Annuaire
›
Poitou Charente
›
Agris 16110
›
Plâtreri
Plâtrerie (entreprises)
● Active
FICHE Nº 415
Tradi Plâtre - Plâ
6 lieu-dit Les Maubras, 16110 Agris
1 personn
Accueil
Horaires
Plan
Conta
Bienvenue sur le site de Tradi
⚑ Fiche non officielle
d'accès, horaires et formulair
========================
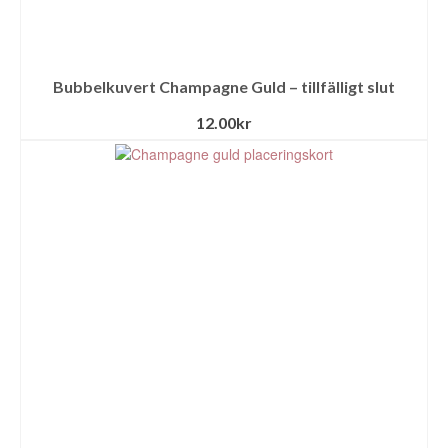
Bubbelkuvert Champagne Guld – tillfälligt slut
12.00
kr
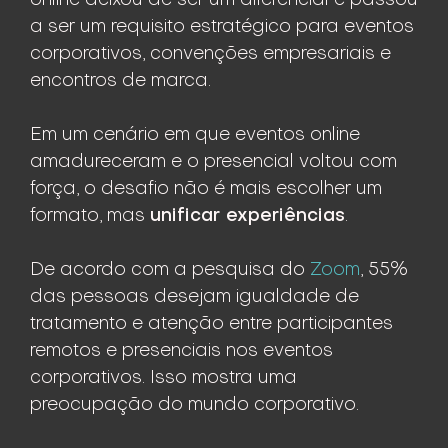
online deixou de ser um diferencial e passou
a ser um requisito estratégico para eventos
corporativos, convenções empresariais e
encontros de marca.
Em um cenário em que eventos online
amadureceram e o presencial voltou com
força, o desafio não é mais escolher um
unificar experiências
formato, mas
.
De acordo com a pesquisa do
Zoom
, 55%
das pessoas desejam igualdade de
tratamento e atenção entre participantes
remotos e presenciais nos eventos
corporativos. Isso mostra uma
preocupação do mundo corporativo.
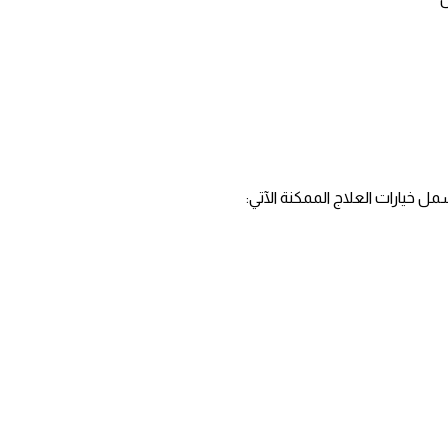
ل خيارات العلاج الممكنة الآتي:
========================
→ **Task goal**
Can you repeat the stretch from "online deixou de ser um diferencial e passou" through "ل خيارات العلاج" with "corporativos" changed to "institucionais" and everything else left unchanged, but without the pictures?

→ **Answer section**
online deixou de ser um diferencial e passou
a ser um requisito estratégico para eventos
institucionais, convenções empresariais e
encontros de marca.
Em um cenário em que eventos online
amadureceram e o presencial voltou com
força, o desafio não é mais escolher um
unificar experiências
formato, mas
.
De acordo com a pesquisa do
Zoom
, 55%
das pessoas desejam igualdade de
tratamento e atenção entre participantes
remotos e presenciais nos eventos
institucionais. Isso mostra uma
preocupação do mundo corporativo.
ل خيارات العلاج الممكنة الآتي:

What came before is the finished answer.